Montaigne, Essais, II, 12, Pléiade, p. 580. « Cette même piperie que les sens apportent à notre entendement, ils la reçoivent à leur tour. Notre âme parfois s’en revanche ; ils mentent et se trompent à l’envi ». Croquette Bernard, Pascal et Montaigne, p. 10-11, renvoie à Essais, II, 12.
Descartes, Regulae, XII, éd. Alquié I, p. 141 sq., AT X, p. 416 sq. Action réciproque des sens et de l’imagination. ✍
Misono Keisuke, Écrire contre le jansénisme au XVIIe siècle : Léonard de Marandé polémiste vulgarisateur, Thèse, Clermont-Ferrand, 2008, p. 61 sq. ✍
Charron, De la sagesse, I, 11, éd. Duval, 1820, p. 90 ; éd. Negroni, I, 10, p. 112 sq. Sur la manière dont les sens trompent la raison. Tromperie mutuelle. Dans le cas de la tromperie par les sens, Charron, cite des exemples (saignée, cautérisation) ; dans le cas de la tromperie par l’entendement, il mentionne la colère, l’amour, les passions, qui font voir les choses autres qu’elles ne sont. Que l’esprit, empêché ailleurs, fait souvent que les sens ne perçoivent pas. Diversité de jugement entre sens et raison.
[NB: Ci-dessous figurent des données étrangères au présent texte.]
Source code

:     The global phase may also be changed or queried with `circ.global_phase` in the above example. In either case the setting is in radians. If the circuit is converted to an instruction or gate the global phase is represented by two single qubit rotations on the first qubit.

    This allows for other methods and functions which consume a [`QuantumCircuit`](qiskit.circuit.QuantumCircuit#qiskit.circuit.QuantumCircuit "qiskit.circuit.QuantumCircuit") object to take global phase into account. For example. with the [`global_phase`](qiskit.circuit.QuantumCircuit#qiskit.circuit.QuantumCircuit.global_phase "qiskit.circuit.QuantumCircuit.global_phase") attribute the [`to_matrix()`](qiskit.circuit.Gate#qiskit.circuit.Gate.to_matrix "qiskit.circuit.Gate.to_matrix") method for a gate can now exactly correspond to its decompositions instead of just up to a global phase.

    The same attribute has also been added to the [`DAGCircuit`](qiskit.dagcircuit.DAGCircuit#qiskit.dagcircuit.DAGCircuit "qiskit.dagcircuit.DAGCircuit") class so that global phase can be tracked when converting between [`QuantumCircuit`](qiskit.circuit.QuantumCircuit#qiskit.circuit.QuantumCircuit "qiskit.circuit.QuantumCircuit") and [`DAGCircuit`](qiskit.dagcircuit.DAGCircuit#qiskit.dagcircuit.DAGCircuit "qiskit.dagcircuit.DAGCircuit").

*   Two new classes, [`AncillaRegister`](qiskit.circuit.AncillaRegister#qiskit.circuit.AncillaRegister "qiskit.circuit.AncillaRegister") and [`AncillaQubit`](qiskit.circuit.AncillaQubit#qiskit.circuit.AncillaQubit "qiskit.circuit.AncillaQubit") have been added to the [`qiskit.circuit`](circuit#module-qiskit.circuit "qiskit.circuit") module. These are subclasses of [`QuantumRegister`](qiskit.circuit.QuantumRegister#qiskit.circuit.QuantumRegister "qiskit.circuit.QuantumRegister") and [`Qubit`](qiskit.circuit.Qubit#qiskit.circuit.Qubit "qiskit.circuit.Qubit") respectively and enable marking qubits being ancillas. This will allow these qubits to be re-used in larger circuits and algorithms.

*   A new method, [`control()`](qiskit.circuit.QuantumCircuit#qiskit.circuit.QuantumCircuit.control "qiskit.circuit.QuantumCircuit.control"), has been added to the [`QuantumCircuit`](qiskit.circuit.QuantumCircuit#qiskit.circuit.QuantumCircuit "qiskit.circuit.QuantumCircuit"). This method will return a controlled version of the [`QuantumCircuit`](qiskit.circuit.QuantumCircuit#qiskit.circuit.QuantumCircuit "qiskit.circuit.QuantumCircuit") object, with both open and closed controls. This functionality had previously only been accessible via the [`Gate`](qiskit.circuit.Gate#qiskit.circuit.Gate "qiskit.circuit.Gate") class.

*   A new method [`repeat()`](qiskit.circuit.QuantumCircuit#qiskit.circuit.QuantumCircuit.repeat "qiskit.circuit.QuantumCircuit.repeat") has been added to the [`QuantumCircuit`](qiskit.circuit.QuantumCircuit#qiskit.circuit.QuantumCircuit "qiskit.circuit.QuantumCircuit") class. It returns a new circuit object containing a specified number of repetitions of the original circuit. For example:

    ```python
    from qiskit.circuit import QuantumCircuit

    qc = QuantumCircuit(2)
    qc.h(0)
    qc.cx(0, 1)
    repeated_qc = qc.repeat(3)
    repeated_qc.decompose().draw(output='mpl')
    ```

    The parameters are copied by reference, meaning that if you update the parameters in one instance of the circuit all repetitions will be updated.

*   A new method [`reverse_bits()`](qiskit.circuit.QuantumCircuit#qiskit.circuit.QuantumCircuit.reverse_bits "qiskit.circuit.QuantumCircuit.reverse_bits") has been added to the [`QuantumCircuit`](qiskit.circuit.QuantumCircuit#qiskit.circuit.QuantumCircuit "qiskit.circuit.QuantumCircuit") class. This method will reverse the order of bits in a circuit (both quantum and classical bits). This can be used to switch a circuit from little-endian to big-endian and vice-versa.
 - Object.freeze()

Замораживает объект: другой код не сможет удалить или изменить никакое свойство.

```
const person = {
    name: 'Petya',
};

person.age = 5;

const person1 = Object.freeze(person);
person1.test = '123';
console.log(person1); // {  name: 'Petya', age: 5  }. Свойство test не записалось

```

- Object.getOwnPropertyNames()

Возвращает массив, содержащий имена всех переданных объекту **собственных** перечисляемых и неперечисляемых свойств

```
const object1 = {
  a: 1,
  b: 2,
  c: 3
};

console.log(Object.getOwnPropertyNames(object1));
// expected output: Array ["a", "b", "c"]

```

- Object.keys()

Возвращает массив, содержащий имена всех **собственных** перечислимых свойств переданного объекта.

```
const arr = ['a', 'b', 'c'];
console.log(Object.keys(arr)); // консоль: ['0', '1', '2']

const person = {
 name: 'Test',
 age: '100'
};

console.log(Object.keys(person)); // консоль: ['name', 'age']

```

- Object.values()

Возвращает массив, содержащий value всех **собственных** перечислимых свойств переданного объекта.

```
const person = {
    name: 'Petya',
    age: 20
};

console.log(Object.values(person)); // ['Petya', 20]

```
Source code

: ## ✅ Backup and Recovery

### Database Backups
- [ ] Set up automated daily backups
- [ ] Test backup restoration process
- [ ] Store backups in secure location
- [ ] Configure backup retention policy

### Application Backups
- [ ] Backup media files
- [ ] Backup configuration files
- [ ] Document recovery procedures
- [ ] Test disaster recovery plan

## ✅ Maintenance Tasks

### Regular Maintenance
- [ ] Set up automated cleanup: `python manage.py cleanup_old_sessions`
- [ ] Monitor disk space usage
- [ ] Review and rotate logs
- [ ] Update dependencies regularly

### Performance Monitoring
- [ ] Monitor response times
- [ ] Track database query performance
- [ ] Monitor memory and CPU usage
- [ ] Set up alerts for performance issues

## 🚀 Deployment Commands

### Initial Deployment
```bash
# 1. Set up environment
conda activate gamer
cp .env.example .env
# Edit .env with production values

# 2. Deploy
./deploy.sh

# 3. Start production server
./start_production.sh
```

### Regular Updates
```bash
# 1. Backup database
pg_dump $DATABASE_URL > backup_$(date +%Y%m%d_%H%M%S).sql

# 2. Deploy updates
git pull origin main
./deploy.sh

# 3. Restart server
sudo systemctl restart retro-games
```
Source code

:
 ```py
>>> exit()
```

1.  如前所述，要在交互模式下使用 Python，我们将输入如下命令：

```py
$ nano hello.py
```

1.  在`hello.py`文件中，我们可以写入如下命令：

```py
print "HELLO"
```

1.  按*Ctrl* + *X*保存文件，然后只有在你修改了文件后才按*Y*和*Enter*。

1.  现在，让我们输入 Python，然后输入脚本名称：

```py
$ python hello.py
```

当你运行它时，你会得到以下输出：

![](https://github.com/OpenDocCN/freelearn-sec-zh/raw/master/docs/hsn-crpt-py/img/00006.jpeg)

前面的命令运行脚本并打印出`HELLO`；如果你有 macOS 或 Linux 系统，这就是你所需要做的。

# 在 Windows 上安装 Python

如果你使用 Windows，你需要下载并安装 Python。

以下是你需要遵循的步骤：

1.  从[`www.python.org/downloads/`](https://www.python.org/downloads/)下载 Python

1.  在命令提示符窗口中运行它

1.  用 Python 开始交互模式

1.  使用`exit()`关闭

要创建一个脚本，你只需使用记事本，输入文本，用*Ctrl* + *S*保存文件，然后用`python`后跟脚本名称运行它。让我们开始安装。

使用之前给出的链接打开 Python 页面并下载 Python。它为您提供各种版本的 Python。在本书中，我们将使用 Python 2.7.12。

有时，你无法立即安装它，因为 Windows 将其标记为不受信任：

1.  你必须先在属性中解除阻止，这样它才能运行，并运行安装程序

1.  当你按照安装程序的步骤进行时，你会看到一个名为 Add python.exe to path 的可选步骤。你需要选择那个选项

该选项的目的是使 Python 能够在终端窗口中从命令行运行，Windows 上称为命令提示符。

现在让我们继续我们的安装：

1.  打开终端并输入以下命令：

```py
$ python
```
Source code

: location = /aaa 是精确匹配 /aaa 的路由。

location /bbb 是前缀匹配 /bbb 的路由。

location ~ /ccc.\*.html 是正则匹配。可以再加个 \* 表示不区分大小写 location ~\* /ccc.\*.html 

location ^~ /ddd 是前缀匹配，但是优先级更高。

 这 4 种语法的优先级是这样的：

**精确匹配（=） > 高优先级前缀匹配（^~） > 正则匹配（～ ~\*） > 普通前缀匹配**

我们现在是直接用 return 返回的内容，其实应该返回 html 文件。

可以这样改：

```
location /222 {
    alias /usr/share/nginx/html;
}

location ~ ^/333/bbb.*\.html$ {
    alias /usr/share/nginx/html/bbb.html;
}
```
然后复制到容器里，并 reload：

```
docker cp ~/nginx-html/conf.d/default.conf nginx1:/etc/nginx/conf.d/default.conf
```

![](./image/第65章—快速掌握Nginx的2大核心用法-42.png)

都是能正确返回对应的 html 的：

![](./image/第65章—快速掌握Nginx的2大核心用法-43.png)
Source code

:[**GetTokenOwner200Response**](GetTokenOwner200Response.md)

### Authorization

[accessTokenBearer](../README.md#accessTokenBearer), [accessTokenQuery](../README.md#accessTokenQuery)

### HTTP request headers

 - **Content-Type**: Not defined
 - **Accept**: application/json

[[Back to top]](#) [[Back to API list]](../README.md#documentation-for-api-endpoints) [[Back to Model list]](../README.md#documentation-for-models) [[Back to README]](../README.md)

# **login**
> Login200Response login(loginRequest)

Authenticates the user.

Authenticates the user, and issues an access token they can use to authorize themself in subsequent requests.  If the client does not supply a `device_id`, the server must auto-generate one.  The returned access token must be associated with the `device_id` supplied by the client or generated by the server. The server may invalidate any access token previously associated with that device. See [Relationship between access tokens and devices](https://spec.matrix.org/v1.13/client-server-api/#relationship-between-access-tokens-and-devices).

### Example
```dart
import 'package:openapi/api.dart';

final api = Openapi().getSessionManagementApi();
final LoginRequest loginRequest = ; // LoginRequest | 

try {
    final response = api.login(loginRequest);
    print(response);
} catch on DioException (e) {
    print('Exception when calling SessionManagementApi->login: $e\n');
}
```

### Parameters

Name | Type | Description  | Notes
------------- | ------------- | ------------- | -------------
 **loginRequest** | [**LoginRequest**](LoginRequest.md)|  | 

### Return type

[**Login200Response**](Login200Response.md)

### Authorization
Gassendi Pierre, Exercitationes, éd. Rochot, p. 392. La raison ne peut rectifier l’imagination et le sens externe. S’il peut y avoir une erreur des sens, elle ne sera pas corrigée par la réflexion de la raison.
Certains auteurs réagissent contre la dénonciation des erreurs des sens par les sceptiques.
Silhon Jean de, De l’immortalité de l’âme, Paris, Pierre Billaine, 1634, Discours II, Qu’il est nécessaire de montrer qu’il y a un Dieu pour prouver l’immortalité de l’âme. Réfutation du pyrrhonisme e des raisons que Montaigne apporte pour l’établir. Divers genres de démonstration..., p. 149 sq. « Il nous reste maintenant à dissoudre le principal argument que Montaigne apporte en faveur du pyrrhonisme, et de mettre la cognée à la racine de cet erreur. Il n’y a rien, dit-il, dans l’entendement qui n’y soit entré par les sens, et toute la matière de nos raisonnements et de nos discours passe nécessairement par ces canaux et par ces minières ; Et partant elle en attire les mauvaises qualités et la faculté qui la reçoit s’en infecte et s’en empoisonne. Or toute les connaissances des sens, qui fournissent cette matière dont l’entendement se sert pour agir, et sur laquelle il travaille, sont trompeuses et mal assurées, et partant celles de l’entendement le seront aussi, et le doute et l’irrésolution seront le résultat de son travail, et non pas la certitude ni l’évidence. En effet, quel moyen que les sens connaissent leurs objets en la pureté de leur nature, et selon les véritables conditions de leur être, puisqu’ils ne les connaissent pas par eux-mêmes, mais seulement par leurs espèces et ne voient l’original qu’à la faveur de la copie ». Suivent les arguments ordinaire sur les erreurs des sens, p. 150 sq. « Un mélancolique, un frénétique, et un hypocondriaque s’imaginent de voir et d’entendre ce qu’ils ne voient et n’entendent point, ou de que les autres hommes bien sains ne voient et n’entendent point » : p. 152 sq.
On peut se demander comment on doit concilier ce passage sur les erreurs des sens avec la dernière phrase du fragment Laf. 701, Sel. 579 : Quand on veut reprendre avec utilité et montrer à un autre qu’il se trompe il faut observer par quel côté il envisage la chose car elle est vraie ordinairement de ce côté-là et lui avouer cette vérité, mais lui découvrir le côté par où elle est fausse. Il se contente de cela car il voit qu’il ne se trompait pas et qu’il manquait seulement à voir tous les côtés. Or on ne se fâche pas de ne pas tout voir, mais on ne veut pas être trompé, et peut-être que cela vient de ce que naturellement l’homme ne peut tout voir, et de ce que naturellement il ne se peut tromper dans le côté qu’il envisage, comme les appréhensions des sens sont toujours vraies. Sur la défense de la véracité des sens, voir notre commentaire sur ce fragment.